PORT ANGELES — Paperwork to finish the Mount Pleasant Road widening and resurfacing project has been signed, sealed and delivered.
The three Clallam County commissioners Tuesday approved a quit claim deed to exchange a quarter-acre of land with Thomas Tinkham.
The equal-value trade gives the county the right of way it needed to finish a project that stemmed from people’s requests about six years ago.
“I’m very pleased to do this,” Commissioner Mike Chapman said.
“We’ve been working on this for a long time.”
Work is still needed on a 0.4-mile stretch of roadway from the Bonneville Power Administration power lines to Gravel Pit Road south of U.S. Highway 101 and southeast of Port Angeles.
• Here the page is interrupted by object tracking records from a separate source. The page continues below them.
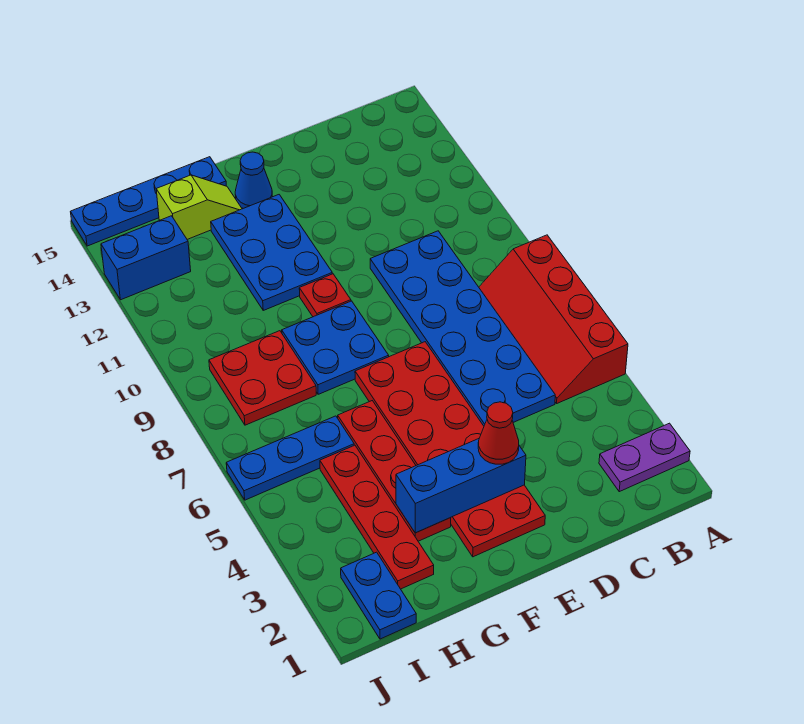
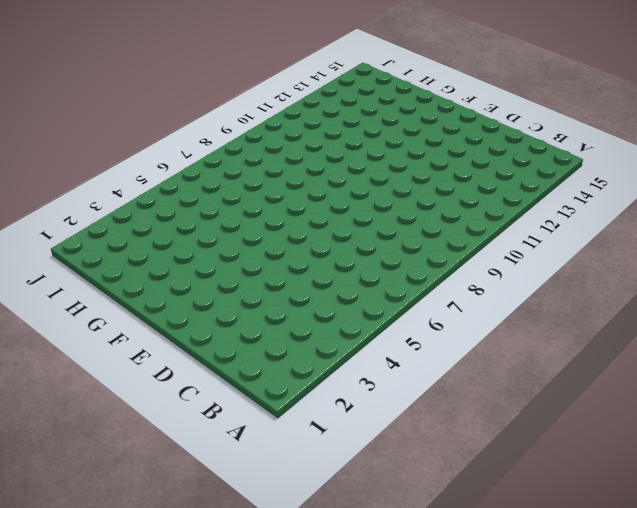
none -> purple plate A2:B2 level 1
none -> red slope A5:B8 level 1 top A
none -> blue plate C5:D10 level 1

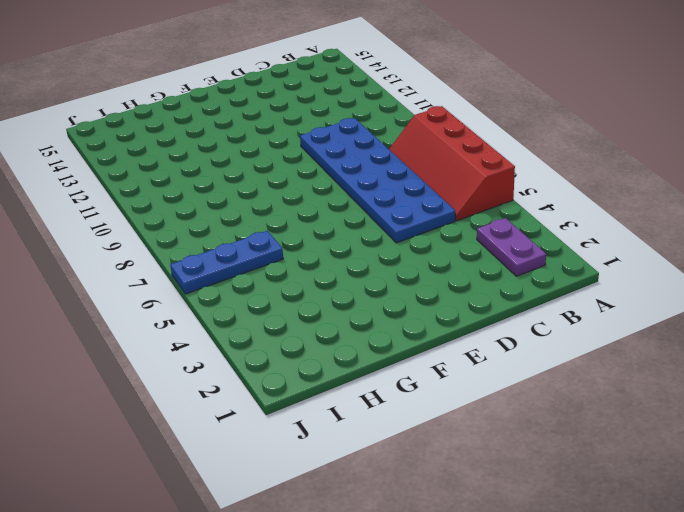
purple plate B2:B3 level 1 -> purple plate A2:B2 level 1
none -> red plate E2:F7 level 1
none -> blue plate F8:G9 level 1
none -> red plate F10 level 1

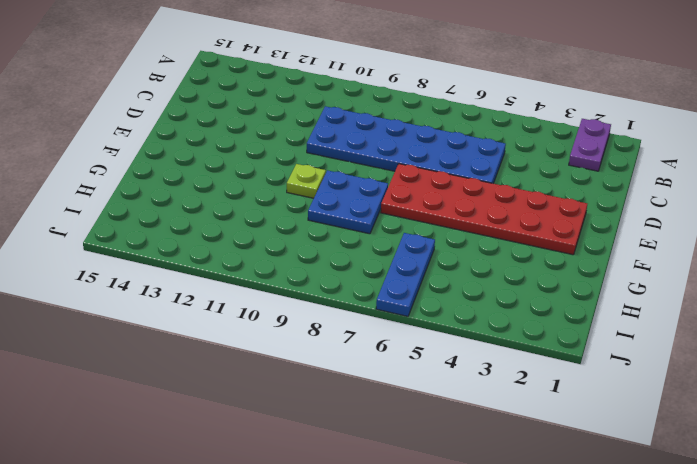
lime plate F10 level 1 -> red plate F10 level 1
none -> red slope A5:B8 level 1 top A
none -> blue plate F11:G13 level 1
none -> blue cone F14 level 1

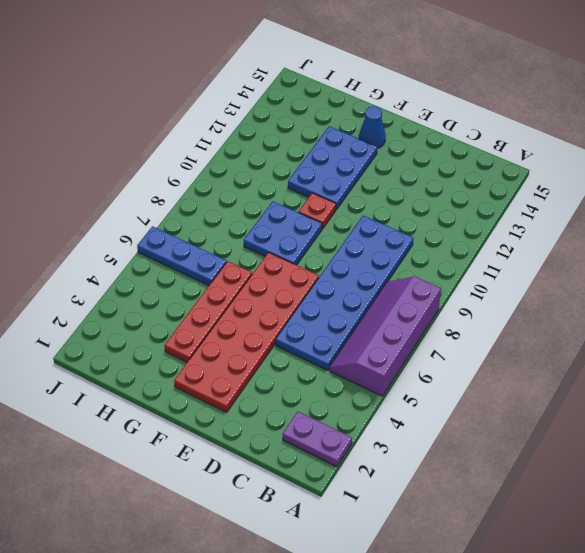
purple slope A5:B8 level 1 top A -> red slope A5:B8 level 1 top A
none -> lime slope G14:H14 level 1 top H
none -> blue plate G15:J15 level 1
none -> red plate H2:H5 level 1

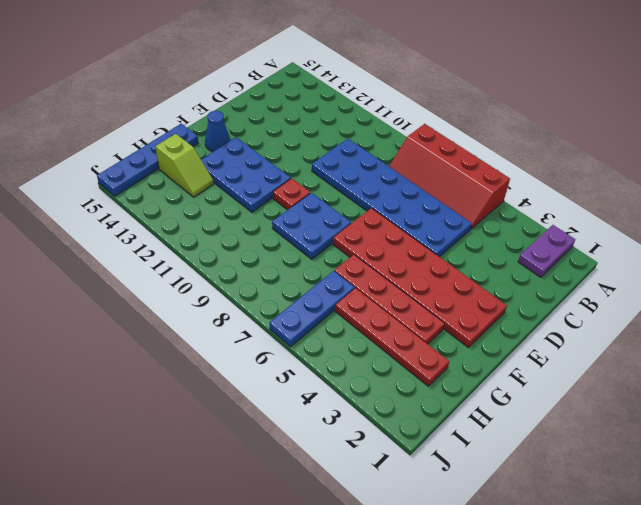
lime slope H13:H14 level 1 top 14 -> lime slope G14:H14 level 1 top H
none -> red plate H8:I9 level 1
none -> blue plate I1:I2 level 1
none -> blue brick I13:J13 level 1

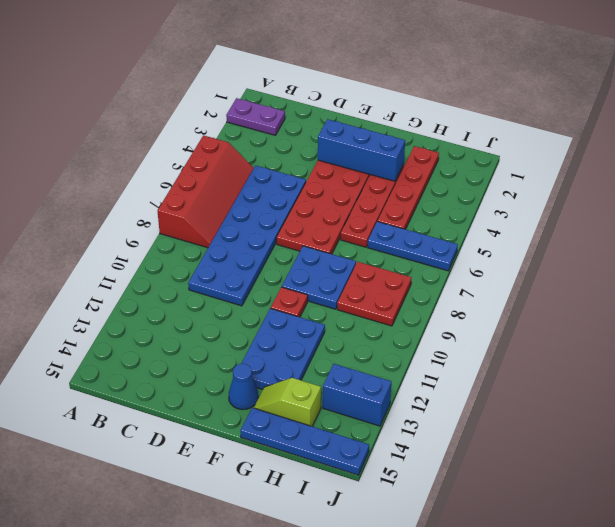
none -> blue plate I1:I2 level 1
none -> red cone E3 level 3

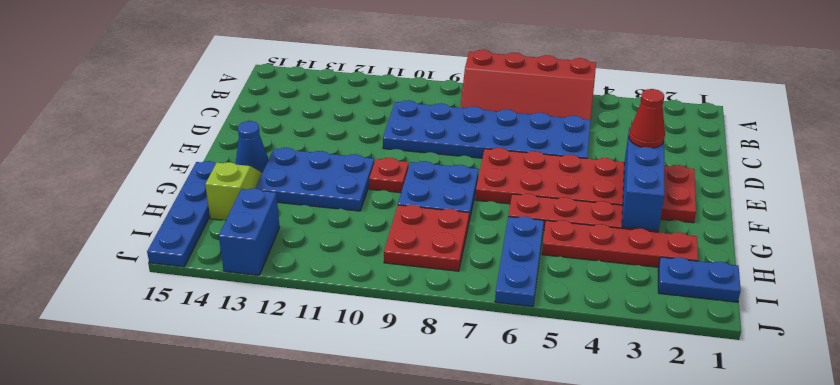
none -> purple plate A2:B2 level 1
Tinkham owned a gravel pit that prevented the county from acquiring the last right of way.
Clallam County last month accepted a $470,924.05 bid from Lakeside Industries Inc. of Port Angeles to complete the work.
A formal contract was signed July 21.
The county is using $500,000 in federal stimulus dollars to complete the project.
Public Works Director Craig Jacobs said there are no foreseeable hurdles standing in the way of the project’s completion.
“This is it,” Jacobs said.
He estimated the work will be completed in October.
Exchange OK’d
Clallam County Superior Court Judge Ken Williams signed an order approving the land exchange July 31.
In it, the judge says the county’s property is “not necessary to the future foreseeable needs of the county,” and Tinkham’s property is “necessary to the future foreseeable needs of Clallam County.”
Meanwhile, another public hearing has been scheduled for the Lake Sutherland Management District No. 2 for the eradication of Eurasian milfoil.
District extended
County lawmakers extended the $50-per-parcel management district through 2014 — and added members to its steering committee — on July 28 after hearing overwhelming support for the district in a public hearing.
Another public hearing is needed because the county is changing an ordinance.
“We made the decision to extend it, but in order to codify it, we actually have to set a public hearing,” Chapman explained.
The public will only be able to comment on the specific language in the code, not on what the board has already decided.
The hearing is set for Aug. 25 at 10:30 a.m.
Commissioners on Tuesday also awarded a bid to Wilson Construction for the Salt Creek Tributaries Culvert Replacement Project.
The board opened the $635,477.16 bid from the Port Angeles company last week.
The Lower Elwha Klallam tribe is sponsoring and directing the habitat restoration project in the Salt Creek drainage west of Port Angeles.
Clallam County is doing the preliminary engineering and contract administration.
Most of the funding is coming from a National Oceanic and Atmospheric Administration Open Rivers Initiative grant and Puget Sound Acquisition and Restoration dollars.
Also in the meeting, Paul Blake was appointed as a member to the Marine Resources Committee for a term expiring Dec. 31, 2011.
Blake will represent the Clallam Bay and Sekiu areas.